TASK TO CARRY OUT ▸
Among the entries below, find the lines with "future" and copy them.

Document structure recognition data:
===============

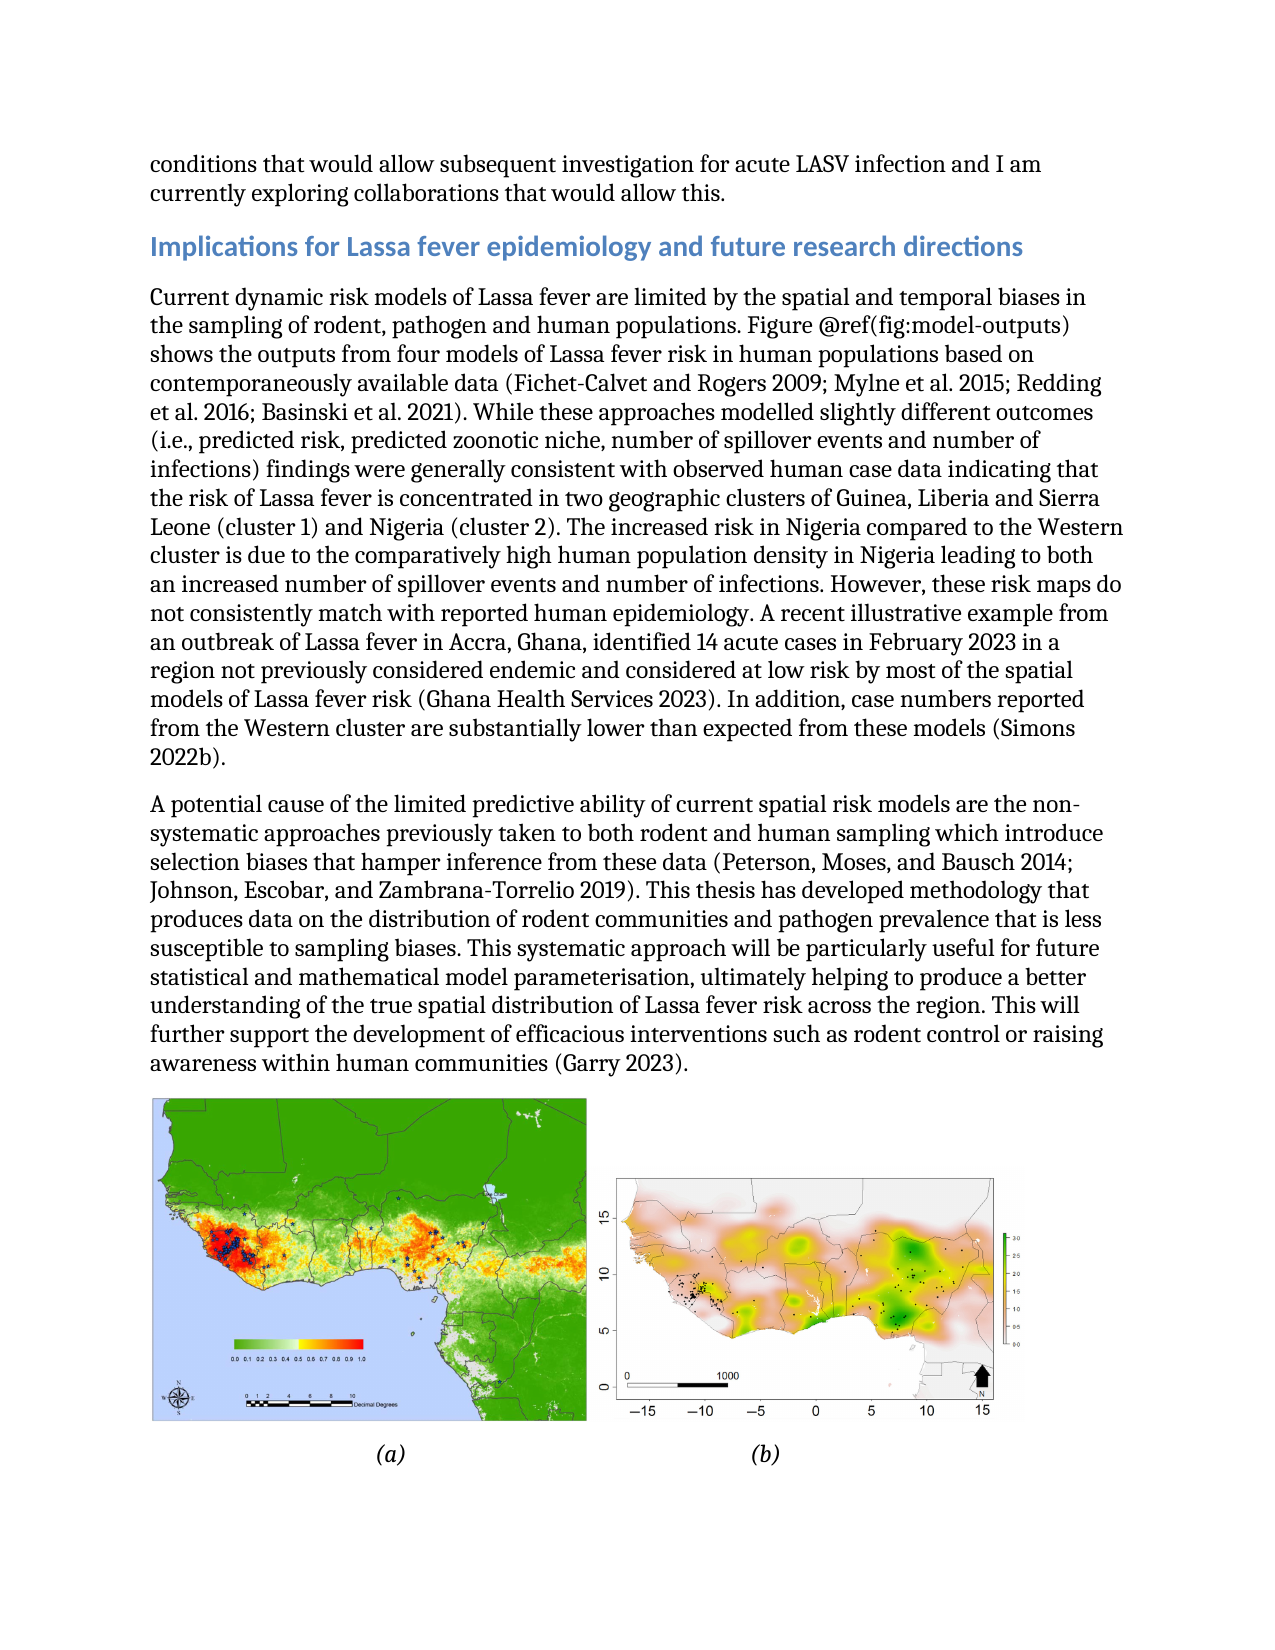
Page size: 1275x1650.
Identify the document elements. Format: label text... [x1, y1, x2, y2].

list (b) [375, 1440, 1125, 1469]
text Current dynamic risk models of Lassa fever are limited by the spatial and temporal biases in the sampling of rodent, pathogen and human populations. Figure @ref(fig:model-outputs) shows the outputs from four models of Lassa fever risk in human populations based on contemporaneously available data (Fichet-Calvet and Rogers 2009; Mylne et al. 2015; Redding et al. 2016; Basinski et al. 2021). While these approaches modelled slightly different outcomes (i.e., predicted risk, predicted zoonotic niche, number of spillover events and number of infections) findings were generally consistent with observed human case data indicating that the risk of Lassa fever is concentrated in two geographic clusters of Guinea, Liberia and Sierra Leone (cluster 1) and Nigeria (cluster 2). The increased risk in Nigeria compared to the Western cluster is due to the comparatively high human population density in Nigeria leading to both an increased number of spillover events and number of infections. However, these risk maps do not consistently match with reported human epidemiology. A recent illustrative example from an outbreak of Lassa fever in Accra, Ghana, identified 14 acute cases in February 2023 in a region not previously considered endemic and considered at low risk by most of the spatial models of Lassa fever risk (Ghana Health Services 2023). In addition, case numbers reported from the Western cluster are substantially lower than expected from these models (Simons 2022b). [150, 283, 1125, 771]
text A potential cause of the limited predictive ability of current spatial risk models are the non-systematic approaches previously taken to both rodent and human sampling which introduce selection biases that hamper inference from these data (Peterson, Moses, and Bausch 2014; Johnson, Escobar, and Zambrana-Torrelio 2019). This thesis has developed methodology that produces data on the distribution of rodent communities and pathogen prevalence that is less susceptible to sampling biases. This systematic approach will be particularly useful for future statistical and mathematical model parameterisation, ultimately helping to produce a better understanding of the true spatial distribution of Lassa fever risk across the region. This will further support the development of efficacious interventions such as rodent control or raising awareness within human communities (Garry 2023). [150, 790, 1125, 1078]
picture [150, 1096, 1025, 1422]
subtitle Implications for Lassa fever epidemiology and future research directions [150, 228, 1125, 264]
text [150, 150, 1125, 207]
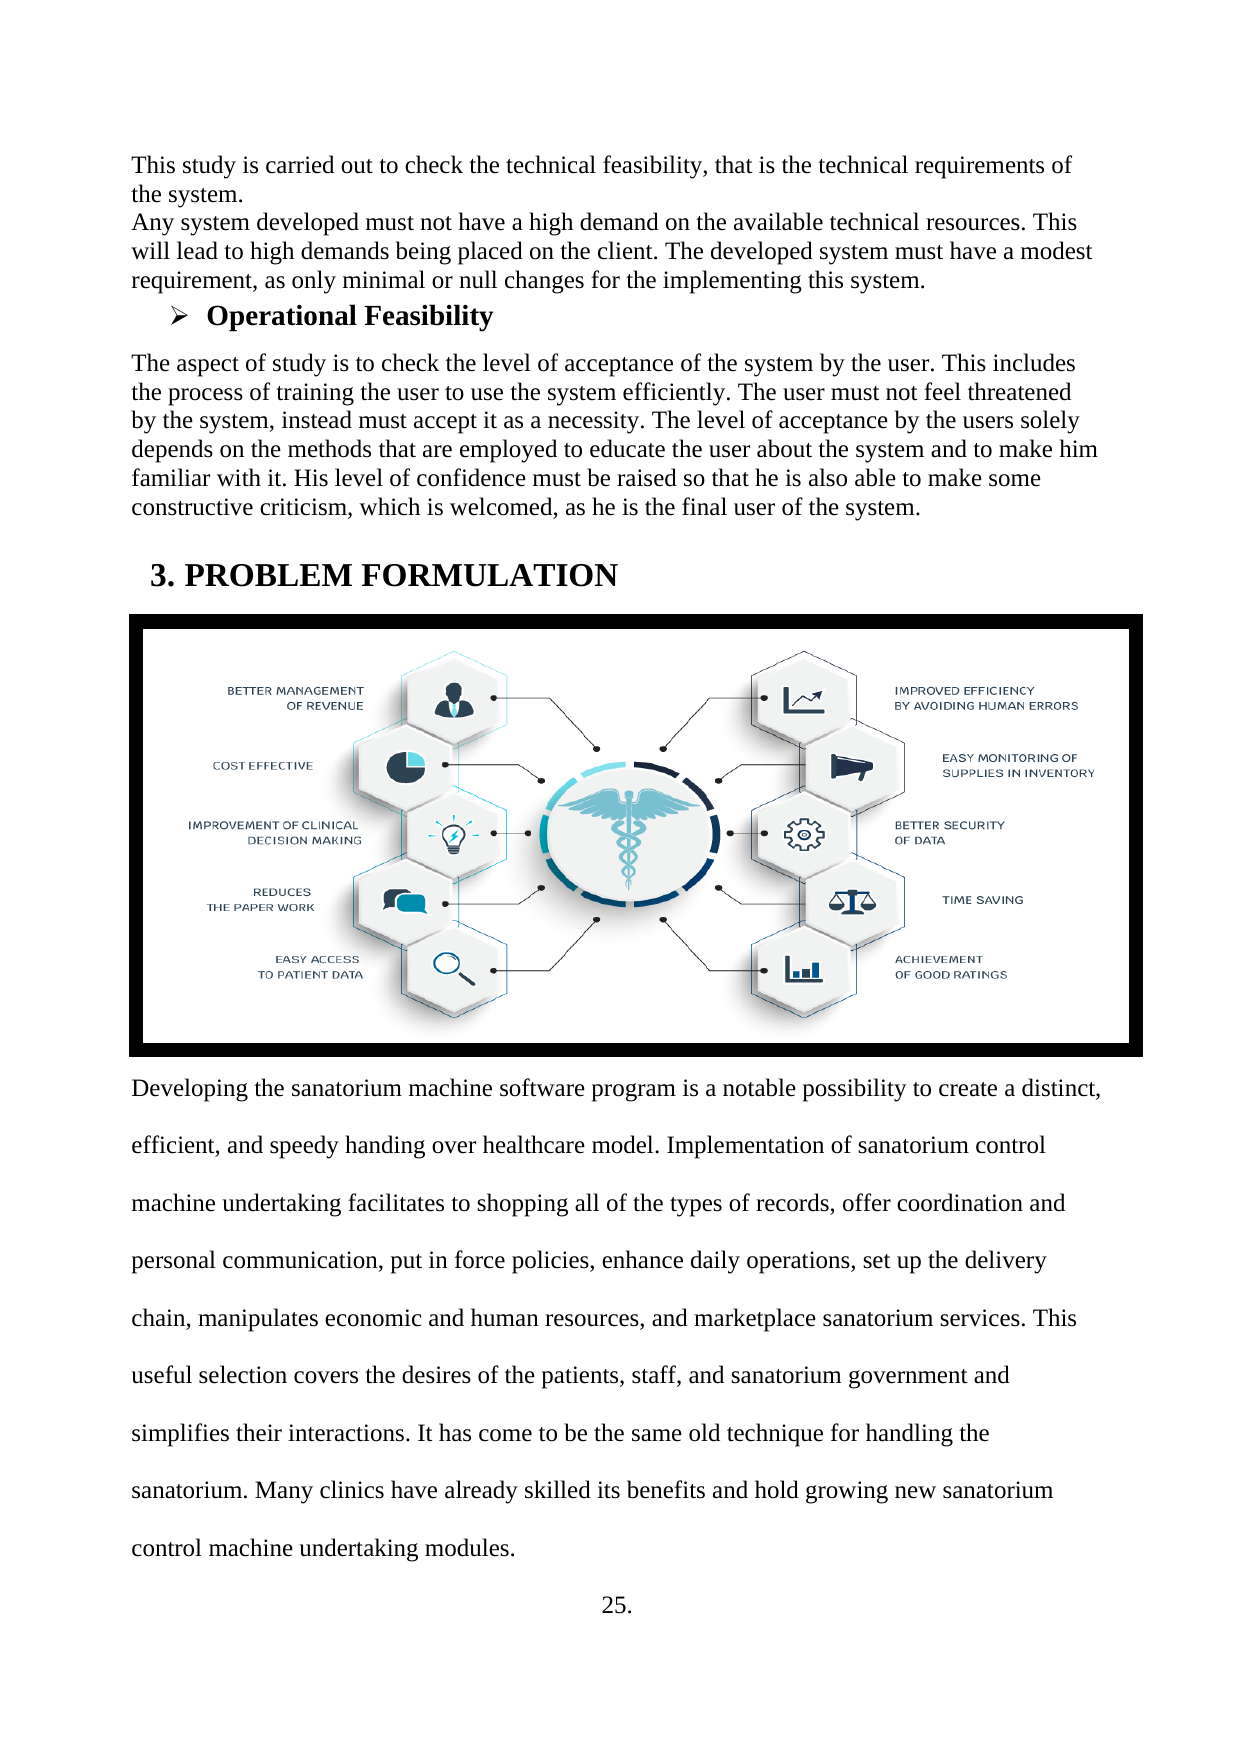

===============

RESULT ▸
text A potential cause of the limited predictive ability of current spatial risk models are the non-systematic approaches previously taken to both rodent and human sampling which introduce selection biases that hamper inference from these data (Peterson, Moses, and Bausch 2014; Johnson, Escobar, and Zambrana-Torrelio 2019). This thesis has developed methodology that produces data on the distribution of rodent communities and pathogen prevalence that is less susceptible to sampling biases. This systematic approach will be particularly useful for future statistical and mathematical model parameterisation, ultimately helping to produce a better understanding of the true spatial distribution of Lassa fever risk across the region. This will further support the development of efficacious interventions such as rodent control or raising awareness within human communities (Garry 2023). [150, 790, 1125, 1078]
subtitle Implications for Lassa fever epidemiology and future research directions [150, 228, 1125, 264]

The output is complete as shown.